INSTRUCTIONS FOR THE TASK: Among the lines below, which ones contain the word "харчування"? Copy every such line.

MATERIAL SUPPLIED section start

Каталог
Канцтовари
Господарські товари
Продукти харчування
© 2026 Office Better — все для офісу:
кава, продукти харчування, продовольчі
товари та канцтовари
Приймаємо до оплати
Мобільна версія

MATERIAL SUPPLIED section end

EXERCISE ANSWER:
Продукти харчування
кава, продукти харчування, продовольчі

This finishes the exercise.